Alcohol Awareness Tips for Safe Teen Functions

by: Mike Miller

Adolescence is one of the most frightening times for a parent. This is where peers have as much or more influence over our children’s behavior than any other time in their lives. It also is the time they feel indestructible and are exposed to a variety of life-changing and life-threatening situations.

While we would love to chaperone or at least be a fly on the wall at all times. But that is an impossibility. There are, however, steps that both parents and teens can take to lessen the chances of negative influences and impacts on our children.

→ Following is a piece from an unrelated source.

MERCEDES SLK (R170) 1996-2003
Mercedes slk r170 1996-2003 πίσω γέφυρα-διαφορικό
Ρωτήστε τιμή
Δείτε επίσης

From my years of teaching alcohol awareness classes and minor in possession classes, here are a few tips. I welcome all my readers to reply with tips of their own.

Tips For Parents

  • Know and discuss the school code of conduct before the event with your child – so few parents actually know the school code-and the same could be said for the child. Make sure not only that they know this code, but will abide by the rules.
  • Know who your child will be hanging out with – It would also be a good idea to speak with some of the other parents to make sure they are on the same page.
  • Discuss the dangers of drinking and driving.
  • Talk with your child about the dangers of club drugs, warning signs and who to notify for assistance.
  • Pre-plan and role-play answers that your child can use to get out of uncomfortable situations. (e.g., offered alcohol, getting a ride from an intoxicated driver, unwanted sexual advances, etc.)
  • Discuss guidelines and a curfew. Discuss the consequences of violating these rules. THIS IS VERY IMPORTANT.
  • Discuss travel plans and make sure they know even if they drink – they are not to drive nor get in the car with a drunken driver!
  • Know who is driving and who will be a passenger. Limit the number of passengers to increase safety and reduce driver distractions.
  • Talk to your teenager about the serious dangers of drinking alcohol such as alcohol overdose or alcohol poisoning.
  • If your child’s’ plans change, confirm the change with the parents of other children.
  • Remind your child that you are there for them, if they need a ride home or to an after-prom affair.

Tips for Teens

  • Alcohol is illegal for persons under the age of 21. Underage drinking is illegal and can result in arrest, injury or worse!
  • Don’t let friends drink and drive.
  • Plan ahead—make sure you have a safe plan for travel.
  • Discuss your plans with your friends; remind each other about responsible decision-making and confronting peer pressure. This may be very difficult, but stay strong to your conviction so you do not become a statistic!
  • Do not accept any drinks from someone you do not know. If you leave your drink, discard it and get a new one.
  • Do not leave your possessions unattended.
  • Learn the warning signs for alcohol/drug poisoning and intoxication; contact 911 for assistance and immediate treatment.
  • Take extra money or have a responsible person available for transportation for a safe ride home or in case an emergency arises.
  • Remember to charge your cell phone and have it with you.
  • Know where you are and where you are going; keep your parents and friends informed.
  • Trust your instincts, if you feel endangered or uncomfortable, leave immediately.
  • Intoxication by alcohol or drugs can lead to poor judgment and dangerous situations.
  • Remember to contact your parents if your plans change.
  • Practice and discuss answers you can use to get out of uncomfortable situations.
  • Do not allow anyone in your car that has alcohol, drugs or weapons. It is dangerous and everyone in the car is at risk of getting arrested. This seems like a no-brainer, but it happens all the time.

Remember that a minor in possession class can be very helpful to learn about the dangers of drinking. I recommend them highly for teens!